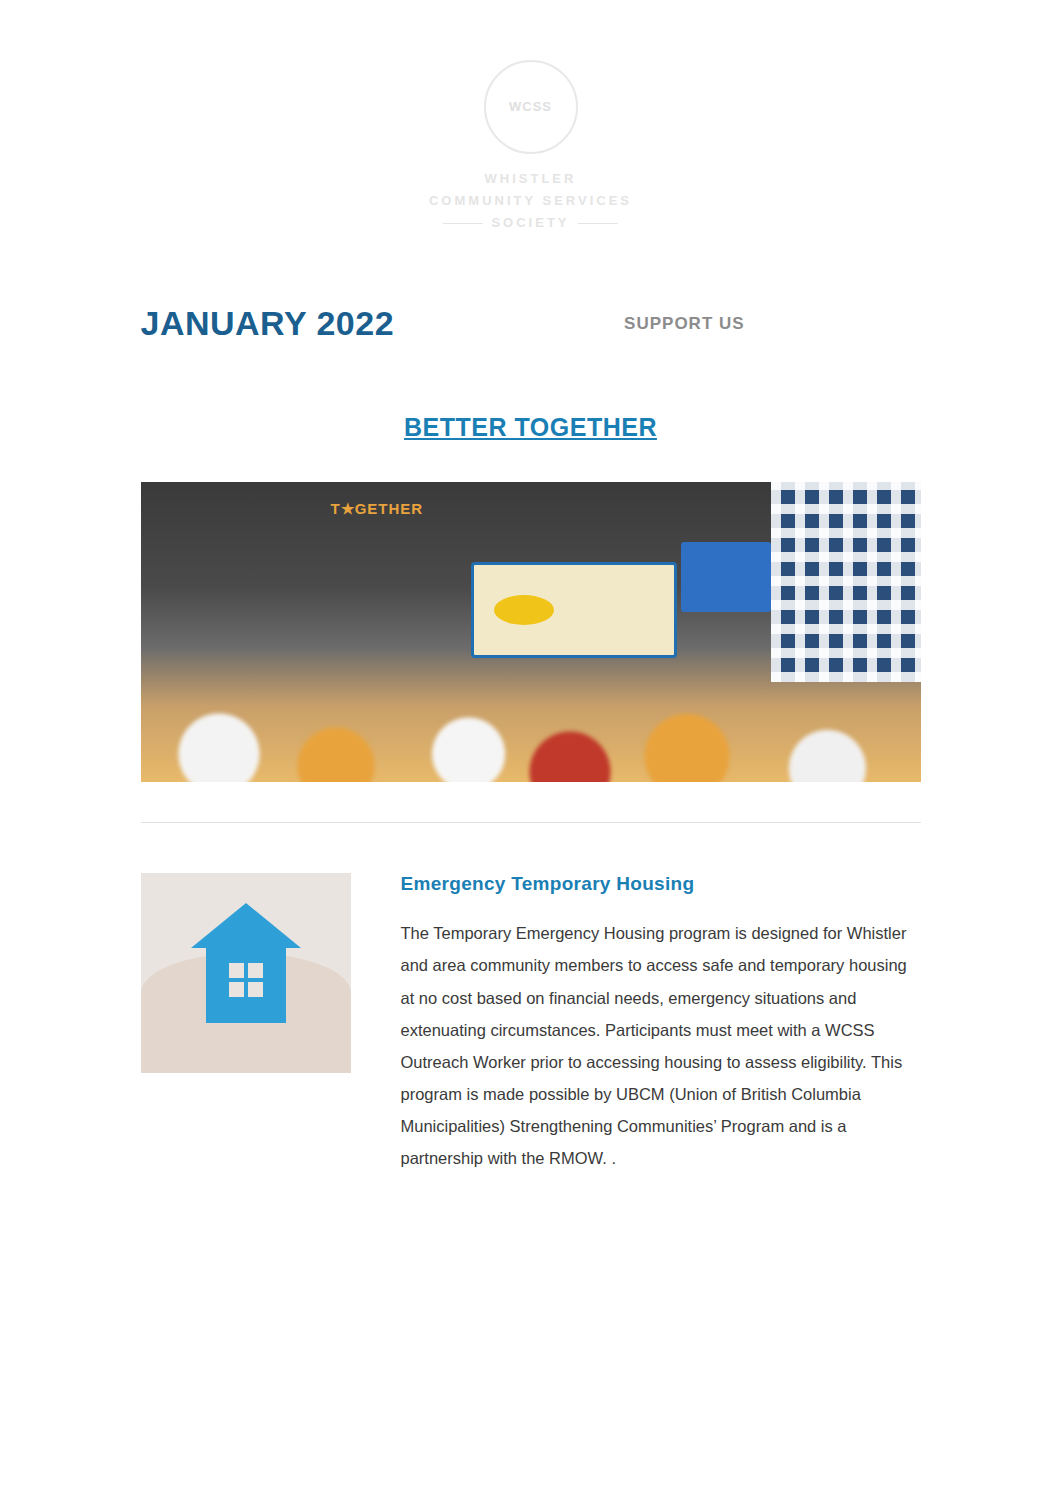WCSS
WHISTLER
COMMUNITY SERVICES
SOCIETY
JANUARY 2022
SUPPORT US
BETTER TOGETHER
T★GETHER
Emergency Temporary Housing
The Temporary Emergency Housing program is designed for Whistler and area community members to access safe and temporary housing at no cost based on financial needs, emergency situations and extenuating circumstances. Participants must meet with a WCSS Outreach Worker prior to accessing housing to assess eligibility. This program is made possible by UBCM (Union of British Columbia Municipalities) Strengthening Communities’ Program and is a partnership with the RMOW. .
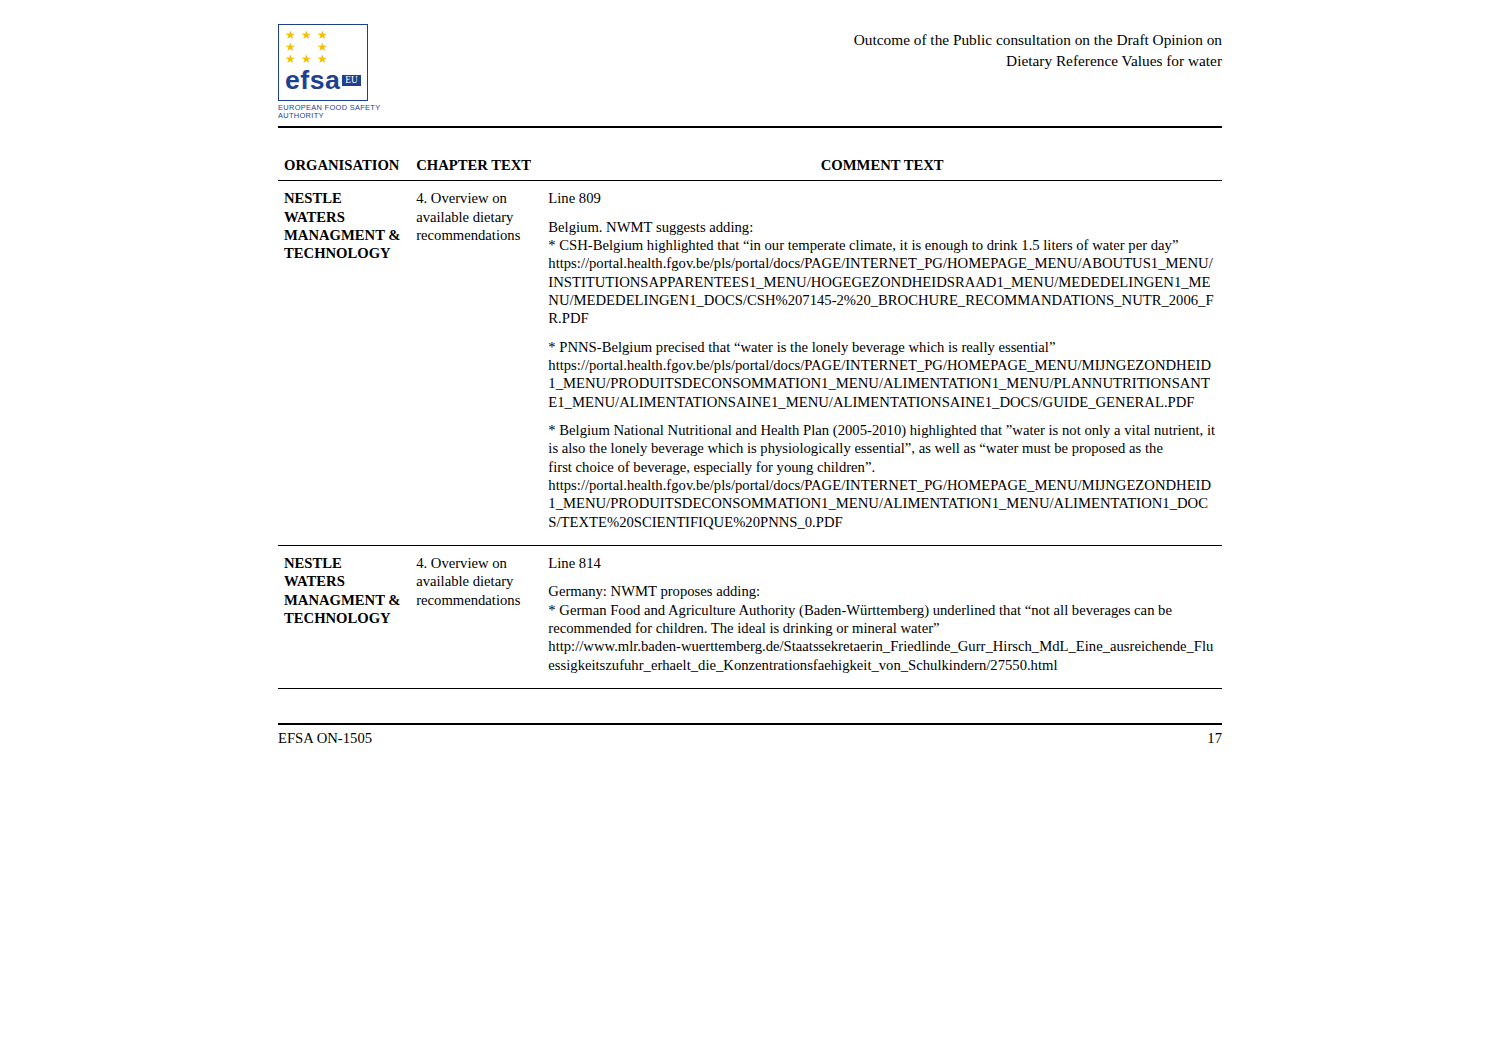★ ★ ★
★ ★
★ ★ ★ efsa EU
EUROPEAN FOOD SAFETY AUTHORITY
Outcome of the Public consultation on the Draft Opinion on
Dietary Reference Values for water
| ORGANISATION | CHAPTER TEXT | COMMENT TEXT |
| --- | --- | --- |
| NESTLE WATERS MANAGMENT & TECHNOLOGY | 4. Overview on available dietary recommendations | Line 809 Belgium. NWMT suggests adding: * CSH-Belgium highlighted that “in our temperate climate, it is enough to drink 1.5 liters of water per day” https://portal.health.fgov.be/pls/portal/docs/PAGE/INTERNET_PG/HOMEPAGE_MENU/ABOUTUS1_MENU/INSTITUTIONSAPPARENTEES1_MENU/HOGEGEZONDHEIDSRAAD1_MENU/MEDEDELINGEN1_MENU/MEDEDELINGEN1_DOCS/CSH%207145-2%20_BROCHURE_RECOMMANDATIONS_NUTR_2006_FR.PDF * PNNS-Belgium precised that “water is the lonely beverage which is really essential” https://portal.health.fgov.be/pls/portal/docs/PAGE/INTERNET_PG/HOMEPAGE_MENU/MIJNGEZONDHEID1_MENU/PRODUITSDECONSOMMATION1_MENU/ALIMENTATION1_MENU/PLANNUTRITIONSANTE1_MENU/ALIMENTATIONSAINE1_MENU/ALIMENTATIONSAINE1_DOCS/GUIDE_GENERAL.PDF * Belgium National Nutritional and Health Plan (2005-2010) highlighted that ”water is not only a vital nutrient, it is also the lonely beverage which is physiologically essential”, as well as “water must be proposed as the first choice of beverage, especially for young children”. https://portal.health.fgov.be/pls/portal/docs/PAGE/INTERNET_PG/HOMEPAGE_MENU/MIJNGEZONDHEID1_MENU/PRODUITSDECONSOMMATION1_MENU/ALIMENTATION1_MENU/ALIMENTATION1_DOCS/TEXTE%20SCIENTIFIQUE%20PNNS_0.PDF |
| NESTLE WATERS MANAGMENT & TECHNOLOGY | 4. Overview on available dietary recommendations | Line 814 Germany: NWMT proposes adding: * German Food and Agriculture Authority (Baden-Württemberg) underlined that “not all beverages can be recommended for children. The ideal is drinking or mineral water” http://www.mlr.baden-wuerttemberg.de/Staatssekretaerin_Friedlinde_Gurr_Hirsch_MdL_Eine_ausreichende_Fluessigkeitszufuhr_erhaelt_die_Konzentrationsfaehigkeit_von_Schulkindern/27550.html |
EFSA ON-1505
17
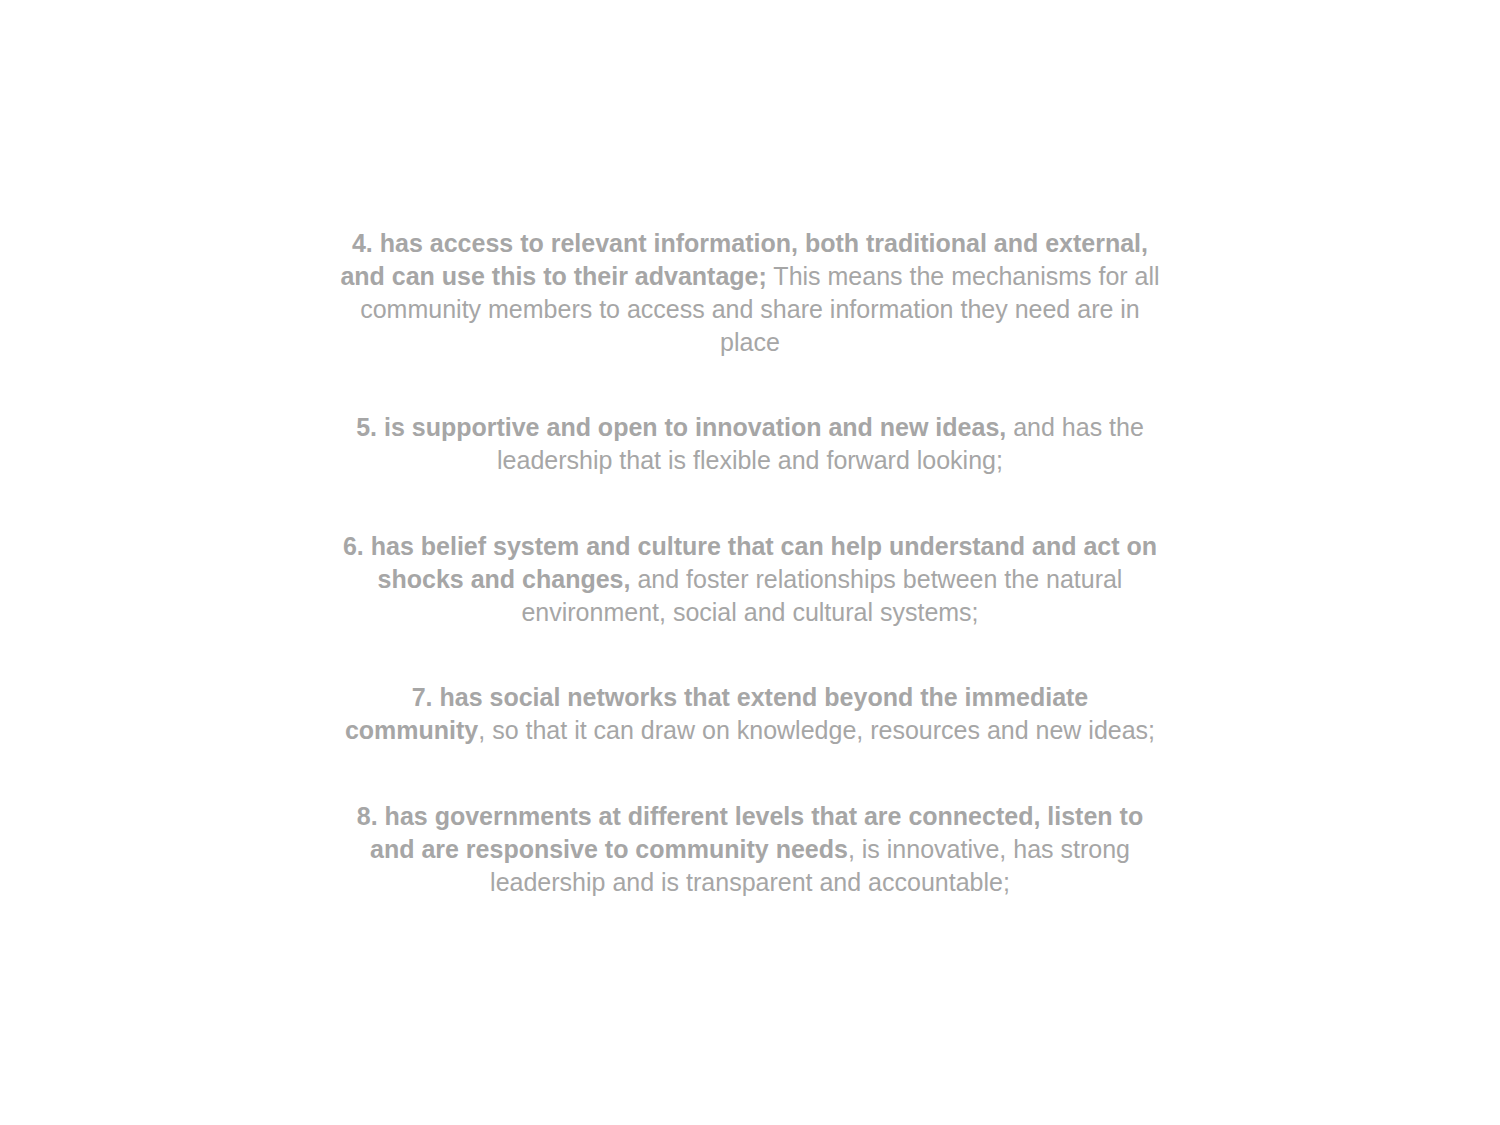4. has access to relevant information, both traditional and external, and can use this to their advantage; This means the mechanisms for all community members to access and share information they need are in place
5. is supportive and open to innovation and new ideas, and has the leadership that is flexible and forward looking;
6. has belief system and culture that can help understand and act on shocks and changes, and foster relationships between the natural environment, social and cultural systems;
7. has social networks that extend beyond the immediate community, so that it can draw on knowledge, resources and new ideas;
8. has governments at different levels that are connected, listen to and are responsive to community needs, is innovative, has strong leadership and is transparent and accountable;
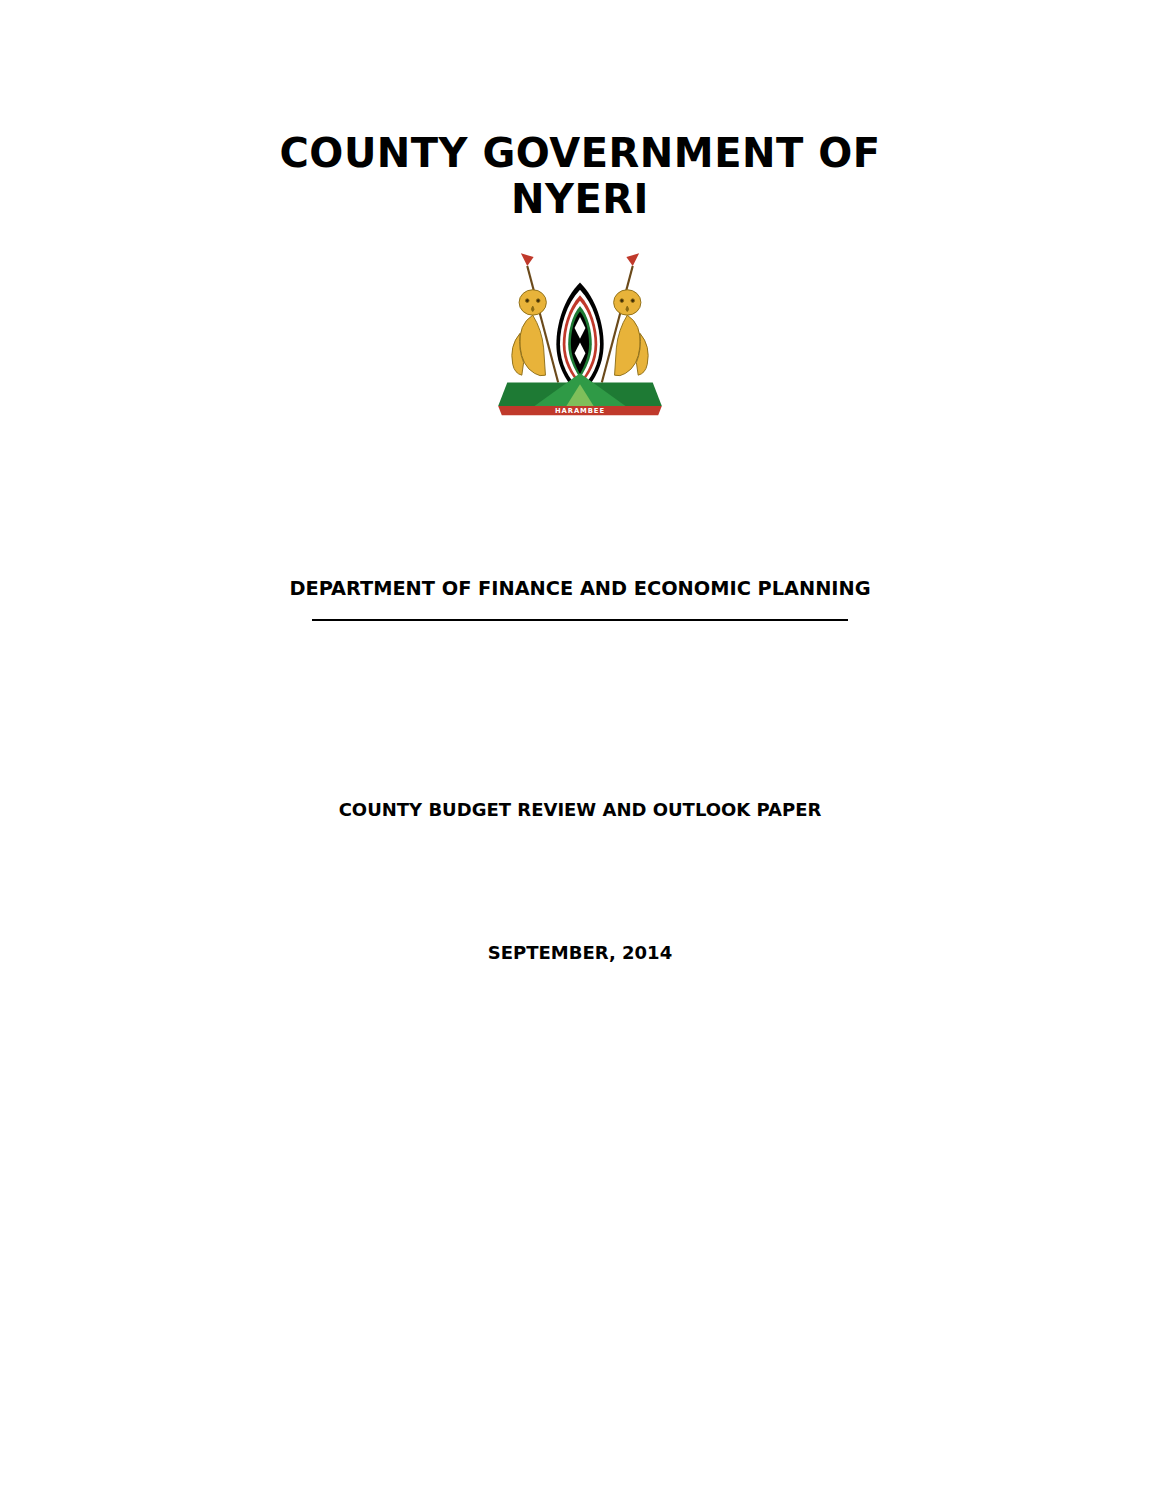COUNTY GOVERNMENT OF NYERI
HARAMBEE
DEPARTMENT OF FINANCE AND ECONOMIC PLANNING
COUNTY BUDGET REVIEW AND OUTLOOK PAPER
SEPTEMBER, 2014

------------

_Required work_. Write the records out again exactly; none of the pictures belong in the copy.

_Solution to this problem_.
WCSS
WHISTLER
COMMUNITY SERVICES
SOCIETY
JANUARY 2022
SUPPORT US
BETTER TOGETHER
T★GETHER
Emergency Temporary Housing
The Temporary Emergency Housing program is designed for Whistler and area community members to access safe and temporary housing at no cost based on financial needs, emergency situations and extenuating circumstances. Participants must meet with a WCSS Outreach Worker prior to accessing housing to assess eligibility. This program is made possible by UBCM (Union of British Columbia Municipalities) Strengthening Communities’ Program and is a partnership with the RMOW. .
★ ★ ★
★ ★
★ ★ ★ efsa EU
EUROPEAN FOOD SAFETY AUTHORITY
Outcome of the Public consultation on the Draft Opinion on
Dietary Reference Values for water
| ORGANISATION | CHAPTER TEXT | COMMENT TEXT |
| --- | --- | --- |
| NESTLE WATERS MANAGMENT & TECHNOLOGY | 4. Overview on available dietary recommendations | Line 809 Belgium. NWMT suggests adding: * CSH-Belgium highlighted that “in our temperate climate, it is enough to drink 1.5 liters of water per day” https://portal.health.fgov.be/pls/portal/docs/PAGE/INTERNET_PG/HOMEPAGE_MENU/ABOUTUS1_MENU/INSTITUTIONSAPPARENTEES1_MENU/HOGEGEZONDHEIDSRAAD1_MENU/MEDEDELINGEN1_MENU/MEDEDELINGEN1_DOCS/CSH%207145-2%20_BROCHURE_RECOMMANDATIONS_NUTR_2006_FR.PDF * PNNS-Belgium precised that “water is the lonely beverage which is really essential” https://portal.health.fgov.be/pls/portal/docs/PAGE/INTERNET_PG/HOMEPAGE_MENU/MIJNGEZONDHEID1_MENU/PRODUITSDECONSOMMATION1_MENU/ALIMENTATION1_MENU/PLANNUTRITIONSANTE1_MENU/ALIMENTATIONSAINE1_MENU/ALIMENTATIONSAINE1_DOCS/GUIDE_GENERAL.PDF * Belgium National Nutritional and Health Plan (2005-2010) highlighted that ”water is not only a vital nutrient, it is also the lonely beverage which is physiologically essential”, as well as “water must be proposed as the first choice of beverage, especially for young children”. https://portal.health.fgov.be/pls/portal/docs/PAGE/INTERNET_PG/HOMEPAGE_MENU/MIJNGEZONDHEID1_MENU/PRODUITSDECONSOMMATION1_MENU/ALIMENTATION1_MENU/ALIMENTATION1_DOCS/TEXTE%20SCIENTIFIQUE%20PNNS_0.PDF |
| NESTLE WATERS MANAGMENT & TECHNOLOGY | 4. Overview on available dietary recommendations | Line 814 Germany: NWMT proposes adding: * German Food and Agriculture Authority (Baden-Württemberg) underlined that “not all beverages can be recommended for children. The ideal is drinking or mineral water” http://www.mlr.baden-wuerttemberg.de/Staatssekretaerin_Friedlinde_Gurr_Hirsch_MdL_Eine_ausreichende_Fluessigkeitszufuhr_erhaelt_die_Konzentrationsfaehigkeit_von_Schulkindern/27550.html |
EFSA ON-1505
17
4. has access to relevant information, both traditional and external, and can use this to their advantage; This means the mechanisms for all community members to access and share information they need are in place
5. is supportive and open to innovation and new ideas, and has the leadership that is flexible and forward looking;
6. has belief system and culture that can help understand and act on shocks and changes, and foster relationships between the natural environment, social and cultural systems;
7. has social networks that extend beyond the immediate community, so that it can draw on knowledge, resources and new ideas;
8. has governments at different levels that are connected, listen to and are responsive to community needs, is innovative, has strong leadership and is transparent and accountable;
COUNTY GOVERNMENT OF NYERI
HARAMBEE
DEPARTMENT OF FINANCE AND ECONOMIC PLANNING
COUNTY BUDGET REVIEW AND OUTLOOK PAPER
SEPTEMBER, 2014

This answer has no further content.